You got the action, said Oannes. You got the motion.
What about rest? said Klein. To Leslie, not visible from where he sat, he said, ‘I’m really sorry! I had no idea …’
Melissa appeared. ‘What happened?’ she said.
‘Up jumped Lucifer,’ said Klein, watching the inkblot soar high above the world into the infinity of the blank wall.
‘What are you talking about? Where’s Leslie?’
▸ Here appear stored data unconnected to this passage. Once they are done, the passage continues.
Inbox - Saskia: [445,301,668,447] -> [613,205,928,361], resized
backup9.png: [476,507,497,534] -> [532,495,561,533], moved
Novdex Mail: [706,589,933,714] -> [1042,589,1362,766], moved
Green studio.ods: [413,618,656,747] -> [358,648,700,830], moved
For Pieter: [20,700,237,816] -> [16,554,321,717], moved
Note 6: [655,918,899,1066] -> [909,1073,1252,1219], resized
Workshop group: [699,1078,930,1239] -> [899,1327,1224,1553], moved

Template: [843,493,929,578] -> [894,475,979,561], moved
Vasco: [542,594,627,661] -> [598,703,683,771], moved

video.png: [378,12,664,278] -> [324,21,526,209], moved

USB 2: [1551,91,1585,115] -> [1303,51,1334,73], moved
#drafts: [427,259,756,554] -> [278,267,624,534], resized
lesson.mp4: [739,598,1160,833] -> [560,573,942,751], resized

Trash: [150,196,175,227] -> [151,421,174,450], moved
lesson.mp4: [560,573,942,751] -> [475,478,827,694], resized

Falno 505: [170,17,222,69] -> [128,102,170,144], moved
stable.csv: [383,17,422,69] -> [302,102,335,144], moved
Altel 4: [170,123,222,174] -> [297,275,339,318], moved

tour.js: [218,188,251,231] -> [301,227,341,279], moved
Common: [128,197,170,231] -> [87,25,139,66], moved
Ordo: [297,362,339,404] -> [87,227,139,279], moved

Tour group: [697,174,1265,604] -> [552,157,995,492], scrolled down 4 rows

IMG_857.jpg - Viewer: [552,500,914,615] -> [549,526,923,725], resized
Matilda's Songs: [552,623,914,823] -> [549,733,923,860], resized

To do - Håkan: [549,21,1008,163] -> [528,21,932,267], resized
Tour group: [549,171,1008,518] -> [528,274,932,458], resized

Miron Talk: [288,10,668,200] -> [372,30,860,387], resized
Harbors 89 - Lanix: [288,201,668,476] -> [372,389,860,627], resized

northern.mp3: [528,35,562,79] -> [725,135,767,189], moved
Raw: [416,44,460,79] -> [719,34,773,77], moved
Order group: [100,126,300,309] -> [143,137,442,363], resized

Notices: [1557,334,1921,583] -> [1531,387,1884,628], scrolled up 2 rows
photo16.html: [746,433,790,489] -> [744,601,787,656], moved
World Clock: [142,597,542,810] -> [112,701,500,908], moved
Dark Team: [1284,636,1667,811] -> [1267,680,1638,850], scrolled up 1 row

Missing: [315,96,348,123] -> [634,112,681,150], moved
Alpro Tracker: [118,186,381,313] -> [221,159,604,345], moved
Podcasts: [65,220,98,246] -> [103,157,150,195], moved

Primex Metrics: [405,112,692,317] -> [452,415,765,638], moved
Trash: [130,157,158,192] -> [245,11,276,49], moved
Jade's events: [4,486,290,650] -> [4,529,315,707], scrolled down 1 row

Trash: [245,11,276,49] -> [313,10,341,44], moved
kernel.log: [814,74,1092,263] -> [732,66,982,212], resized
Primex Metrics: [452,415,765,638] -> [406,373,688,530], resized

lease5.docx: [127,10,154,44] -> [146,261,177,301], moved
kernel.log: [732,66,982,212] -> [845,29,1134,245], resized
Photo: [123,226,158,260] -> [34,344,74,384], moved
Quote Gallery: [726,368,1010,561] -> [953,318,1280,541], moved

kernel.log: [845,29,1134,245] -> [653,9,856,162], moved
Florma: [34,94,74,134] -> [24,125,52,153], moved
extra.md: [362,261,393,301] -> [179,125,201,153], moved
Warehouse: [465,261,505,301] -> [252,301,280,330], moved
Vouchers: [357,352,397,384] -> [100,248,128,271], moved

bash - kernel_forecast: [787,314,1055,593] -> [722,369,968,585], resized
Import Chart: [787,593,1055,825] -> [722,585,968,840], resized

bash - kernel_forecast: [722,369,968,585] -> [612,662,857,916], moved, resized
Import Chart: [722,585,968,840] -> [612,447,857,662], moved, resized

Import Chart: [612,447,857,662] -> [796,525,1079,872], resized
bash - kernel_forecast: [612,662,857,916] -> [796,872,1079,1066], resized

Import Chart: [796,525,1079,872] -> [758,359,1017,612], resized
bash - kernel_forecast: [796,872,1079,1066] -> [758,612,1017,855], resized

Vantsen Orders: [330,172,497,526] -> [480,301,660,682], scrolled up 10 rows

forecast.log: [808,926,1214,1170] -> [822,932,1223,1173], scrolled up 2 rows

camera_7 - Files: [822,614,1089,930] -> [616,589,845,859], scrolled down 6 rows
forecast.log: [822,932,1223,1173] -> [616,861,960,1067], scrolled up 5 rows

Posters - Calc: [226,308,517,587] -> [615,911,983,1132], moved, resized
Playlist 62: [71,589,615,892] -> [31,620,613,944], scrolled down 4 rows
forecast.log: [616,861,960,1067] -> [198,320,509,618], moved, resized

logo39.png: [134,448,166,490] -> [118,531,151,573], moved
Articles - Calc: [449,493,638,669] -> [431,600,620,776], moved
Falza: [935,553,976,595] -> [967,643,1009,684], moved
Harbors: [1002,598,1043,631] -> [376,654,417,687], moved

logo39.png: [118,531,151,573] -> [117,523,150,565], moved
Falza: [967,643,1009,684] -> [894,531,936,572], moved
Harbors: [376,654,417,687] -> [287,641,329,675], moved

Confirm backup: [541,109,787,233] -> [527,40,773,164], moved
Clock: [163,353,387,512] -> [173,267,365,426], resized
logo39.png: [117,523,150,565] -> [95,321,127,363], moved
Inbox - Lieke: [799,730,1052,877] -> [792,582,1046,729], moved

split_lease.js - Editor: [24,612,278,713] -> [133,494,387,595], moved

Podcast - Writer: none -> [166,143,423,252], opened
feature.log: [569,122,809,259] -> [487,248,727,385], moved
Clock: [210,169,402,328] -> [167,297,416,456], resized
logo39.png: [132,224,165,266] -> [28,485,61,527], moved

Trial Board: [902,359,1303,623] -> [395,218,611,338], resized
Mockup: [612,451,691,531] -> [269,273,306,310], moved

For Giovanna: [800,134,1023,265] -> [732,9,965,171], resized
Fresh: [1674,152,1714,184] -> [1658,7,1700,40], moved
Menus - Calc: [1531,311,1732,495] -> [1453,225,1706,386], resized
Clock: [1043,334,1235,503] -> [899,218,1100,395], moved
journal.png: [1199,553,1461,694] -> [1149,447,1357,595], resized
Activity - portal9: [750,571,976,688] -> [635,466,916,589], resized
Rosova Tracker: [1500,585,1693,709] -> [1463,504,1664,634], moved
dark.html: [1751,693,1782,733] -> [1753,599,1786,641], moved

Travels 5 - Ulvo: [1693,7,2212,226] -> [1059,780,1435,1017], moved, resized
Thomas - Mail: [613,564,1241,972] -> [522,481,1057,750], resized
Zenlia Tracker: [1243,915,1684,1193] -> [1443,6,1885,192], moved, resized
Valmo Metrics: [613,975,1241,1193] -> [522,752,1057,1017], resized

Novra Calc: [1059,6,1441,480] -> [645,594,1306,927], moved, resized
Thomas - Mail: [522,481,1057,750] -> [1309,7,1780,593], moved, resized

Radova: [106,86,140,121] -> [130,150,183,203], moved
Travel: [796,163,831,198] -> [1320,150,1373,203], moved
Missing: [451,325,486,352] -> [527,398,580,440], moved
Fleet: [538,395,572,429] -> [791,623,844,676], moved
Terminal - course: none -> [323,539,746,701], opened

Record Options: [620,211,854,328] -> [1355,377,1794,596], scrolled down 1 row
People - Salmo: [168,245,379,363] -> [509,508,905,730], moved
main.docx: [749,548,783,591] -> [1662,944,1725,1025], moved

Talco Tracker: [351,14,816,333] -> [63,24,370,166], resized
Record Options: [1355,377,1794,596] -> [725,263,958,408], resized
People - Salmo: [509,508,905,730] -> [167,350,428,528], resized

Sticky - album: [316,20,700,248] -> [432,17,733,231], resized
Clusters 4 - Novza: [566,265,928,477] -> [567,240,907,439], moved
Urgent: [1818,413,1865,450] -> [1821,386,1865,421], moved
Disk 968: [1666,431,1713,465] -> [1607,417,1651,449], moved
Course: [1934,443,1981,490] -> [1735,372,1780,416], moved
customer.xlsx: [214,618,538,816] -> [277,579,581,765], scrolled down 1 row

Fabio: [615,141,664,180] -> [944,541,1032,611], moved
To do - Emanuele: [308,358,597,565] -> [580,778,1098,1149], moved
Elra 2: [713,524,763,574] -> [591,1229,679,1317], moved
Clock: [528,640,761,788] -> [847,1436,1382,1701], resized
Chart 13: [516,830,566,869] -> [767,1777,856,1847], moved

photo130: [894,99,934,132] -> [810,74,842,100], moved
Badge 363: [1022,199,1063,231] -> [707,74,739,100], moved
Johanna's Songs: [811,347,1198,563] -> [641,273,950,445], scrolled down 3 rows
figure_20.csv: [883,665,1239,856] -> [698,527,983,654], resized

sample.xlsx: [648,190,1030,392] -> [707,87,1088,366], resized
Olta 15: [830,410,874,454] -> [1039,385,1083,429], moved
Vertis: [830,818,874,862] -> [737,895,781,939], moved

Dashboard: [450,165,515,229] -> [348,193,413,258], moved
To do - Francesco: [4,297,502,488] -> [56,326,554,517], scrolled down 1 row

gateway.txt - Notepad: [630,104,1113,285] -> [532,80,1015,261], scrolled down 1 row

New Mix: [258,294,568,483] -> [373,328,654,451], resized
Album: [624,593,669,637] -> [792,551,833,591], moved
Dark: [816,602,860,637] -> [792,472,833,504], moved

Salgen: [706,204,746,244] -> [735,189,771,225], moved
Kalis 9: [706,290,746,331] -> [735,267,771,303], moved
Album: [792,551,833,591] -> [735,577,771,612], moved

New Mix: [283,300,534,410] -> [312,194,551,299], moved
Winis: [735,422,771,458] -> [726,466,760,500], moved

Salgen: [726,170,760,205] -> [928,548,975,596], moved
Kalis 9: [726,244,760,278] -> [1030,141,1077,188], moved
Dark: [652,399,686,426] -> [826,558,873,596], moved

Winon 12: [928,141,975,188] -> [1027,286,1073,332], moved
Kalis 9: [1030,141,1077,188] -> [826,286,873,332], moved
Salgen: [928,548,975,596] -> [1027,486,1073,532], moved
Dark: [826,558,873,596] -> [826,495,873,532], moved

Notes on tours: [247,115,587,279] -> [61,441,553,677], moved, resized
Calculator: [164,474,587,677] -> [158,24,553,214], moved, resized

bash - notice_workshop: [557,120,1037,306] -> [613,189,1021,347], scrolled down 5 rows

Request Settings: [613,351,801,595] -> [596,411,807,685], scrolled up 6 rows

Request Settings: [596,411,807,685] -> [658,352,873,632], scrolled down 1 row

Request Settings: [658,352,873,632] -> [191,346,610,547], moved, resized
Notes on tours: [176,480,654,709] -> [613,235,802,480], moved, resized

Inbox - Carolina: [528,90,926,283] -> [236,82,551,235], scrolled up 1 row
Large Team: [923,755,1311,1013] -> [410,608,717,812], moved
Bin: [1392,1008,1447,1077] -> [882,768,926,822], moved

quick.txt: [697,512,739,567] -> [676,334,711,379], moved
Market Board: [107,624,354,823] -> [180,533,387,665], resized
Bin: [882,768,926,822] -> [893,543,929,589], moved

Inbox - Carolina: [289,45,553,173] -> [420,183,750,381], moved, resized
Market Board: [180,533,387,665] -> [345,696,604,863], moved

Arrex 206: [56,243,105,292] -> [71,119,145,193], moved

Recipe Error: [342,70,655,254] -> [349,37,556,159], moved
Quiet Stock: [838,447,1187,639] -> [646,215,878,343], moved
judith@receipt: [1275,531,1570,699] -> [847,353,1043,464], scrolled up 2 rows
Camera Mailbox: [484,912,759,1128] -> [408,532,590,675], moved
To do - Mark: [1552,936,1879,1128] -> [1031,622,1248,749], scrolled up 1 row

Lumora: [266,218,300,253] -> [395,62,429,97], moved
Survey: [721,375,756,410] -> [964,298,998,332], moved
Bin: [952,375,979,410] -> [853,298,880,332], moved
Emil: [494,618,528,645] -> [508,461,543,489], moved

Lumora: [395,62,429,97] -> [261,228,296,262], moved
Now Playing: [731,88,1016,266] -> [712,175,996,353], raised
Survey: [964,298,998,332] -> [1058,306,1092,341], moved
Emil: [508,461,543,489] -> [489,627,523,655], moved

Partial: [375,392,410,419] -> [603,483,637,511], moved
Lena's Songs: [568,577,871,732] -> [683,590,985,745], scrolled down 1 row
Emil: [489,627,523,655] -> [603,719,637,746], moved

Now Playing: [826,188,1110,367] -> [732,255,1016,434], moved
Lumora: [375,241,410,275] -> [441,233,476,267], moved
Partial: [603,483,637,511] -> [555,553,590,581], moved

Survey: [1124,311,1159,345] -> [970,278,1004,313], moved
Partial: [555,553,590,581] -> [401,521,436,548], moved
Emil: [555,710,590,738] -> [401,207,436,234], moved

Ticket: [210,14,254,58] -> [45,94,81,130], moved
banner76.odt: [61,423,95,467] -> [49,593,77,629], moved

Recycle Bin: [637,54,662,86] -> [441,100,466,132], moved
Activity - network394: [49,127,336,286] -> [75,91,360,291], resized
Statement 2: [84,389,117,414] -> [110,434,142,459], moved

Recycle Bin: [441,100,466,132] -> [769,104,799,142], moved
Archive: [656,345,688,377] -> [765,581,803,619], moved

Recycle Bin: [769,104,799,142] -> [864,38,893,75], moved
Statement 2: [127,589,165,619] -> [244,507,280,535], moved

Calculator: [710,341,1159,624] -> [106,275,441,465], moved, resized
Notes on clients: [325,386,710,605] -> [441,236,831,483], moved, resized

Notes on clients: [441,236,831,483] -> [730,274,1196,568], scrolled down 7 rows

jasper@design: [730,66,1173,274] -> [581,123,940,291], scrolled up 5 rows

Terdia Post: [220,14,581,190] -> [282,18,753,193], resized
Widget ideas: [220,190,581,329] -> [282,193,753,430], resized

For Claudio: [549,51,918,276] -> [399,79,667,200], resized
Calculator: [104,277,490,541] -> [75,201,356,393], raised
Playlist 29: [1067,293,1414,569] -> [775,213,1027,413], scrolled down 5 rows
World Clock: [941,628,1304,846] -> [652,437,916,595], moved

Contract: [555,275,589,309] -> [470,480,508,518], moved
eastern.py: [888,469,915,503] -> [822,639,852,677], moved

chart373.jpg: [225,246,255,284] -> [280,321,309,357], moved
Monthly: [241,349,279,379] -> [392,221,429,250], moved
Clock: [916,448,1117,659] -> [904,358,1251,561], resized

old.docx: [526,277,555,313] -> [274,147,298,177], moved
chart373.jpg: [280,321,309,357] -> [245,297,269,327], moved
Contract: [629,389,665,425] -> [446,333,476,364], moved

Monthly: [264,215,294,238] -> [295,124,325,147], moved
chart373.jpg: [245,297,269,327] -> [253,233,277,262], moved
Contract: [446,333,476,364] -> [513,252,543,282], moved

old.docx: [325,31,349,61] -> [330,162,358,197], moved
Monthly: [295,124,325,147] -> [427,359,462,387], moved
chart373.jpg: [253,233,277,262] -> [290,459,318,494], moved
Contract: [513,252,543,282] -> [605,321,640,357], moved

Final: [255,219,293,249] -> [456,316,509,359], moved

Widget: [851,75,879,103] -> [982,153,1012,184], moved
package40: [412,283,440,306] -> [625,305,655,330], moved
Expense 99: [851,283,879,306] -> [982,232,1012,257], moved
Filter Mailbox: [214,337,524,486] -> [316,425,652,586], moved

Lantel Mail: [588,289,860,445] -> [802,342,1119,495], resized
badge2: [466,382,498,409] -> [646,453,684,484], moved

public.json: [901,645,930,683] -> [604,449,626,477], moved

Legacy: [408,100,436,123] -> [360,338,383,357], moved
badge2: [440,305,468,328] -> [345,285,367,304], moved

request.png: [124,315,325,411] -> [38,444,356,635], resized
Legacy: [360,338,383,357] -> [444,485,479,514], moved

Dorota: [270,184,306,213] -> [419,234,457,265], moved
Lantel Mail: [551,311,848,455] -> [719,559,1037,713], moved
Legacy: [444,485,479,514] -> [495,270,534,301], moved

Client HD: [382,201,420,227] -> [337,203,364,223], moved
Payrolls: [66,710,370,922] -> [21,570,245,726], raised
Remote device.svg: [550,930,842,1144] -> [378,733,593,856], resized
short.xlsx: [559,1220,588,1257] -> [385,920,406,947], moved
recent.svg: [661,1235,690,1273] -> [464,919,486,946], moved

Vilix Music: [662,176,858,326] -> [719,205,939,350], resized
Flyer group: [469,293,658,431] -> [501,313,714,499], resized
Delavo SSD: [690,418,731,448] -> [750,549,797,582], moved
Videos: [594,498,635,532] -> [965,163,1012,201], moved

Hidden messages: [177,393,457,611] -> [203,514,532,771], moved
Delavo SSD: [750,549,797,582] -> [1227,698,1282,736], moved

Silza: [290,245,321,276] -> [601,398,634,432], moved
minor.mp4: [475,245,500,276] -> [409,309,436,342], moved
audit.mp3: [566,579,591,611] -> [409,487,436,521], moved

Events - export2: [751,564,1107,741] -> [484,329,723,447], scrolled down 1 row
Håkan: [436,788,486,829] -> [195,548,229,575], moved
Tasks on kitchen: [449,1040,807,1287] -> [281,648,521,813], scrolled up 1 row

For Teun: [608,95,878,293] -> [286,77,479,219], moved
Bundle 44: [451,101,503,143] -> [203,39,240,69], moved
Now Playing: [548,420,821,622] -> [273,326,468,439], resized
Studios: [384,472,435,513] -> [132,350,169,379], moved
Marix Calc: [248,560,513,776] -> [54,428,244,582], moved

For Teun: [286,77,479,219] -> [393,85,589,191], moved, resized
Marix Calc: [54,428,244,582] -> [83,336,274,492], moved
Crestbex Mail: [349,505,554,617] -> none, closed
Klein pointed. Melissa came round the desk, knelt by Leslie, felt for a pulse. ‘He’s dead, Harold.’
‘I can’t believe that I killed him, it doesn’t seem real.’ His mind was singing:
Pack up all my care and woe,
Here I go, singing low,
Bye-bye, blackbird.
Melissa was looking at the bloody stone and the fragments of porcelain. ‘What happened?’ she said again.
‘He came up here and he was all worked up about whatever you said to him. He was ranting about his black ass being thrown out into the street and he knocked over the Meissen girl and I killed him with the Paxos stone.’
‘Jesus, Harold! You killed him for breaking a porcelain figure?’
‘The stone was in my hand and when I heard the figure shatter my arm went back and suddenly there was the stone in the middle of his forehead. It was nothing I’d intended — it just happened.’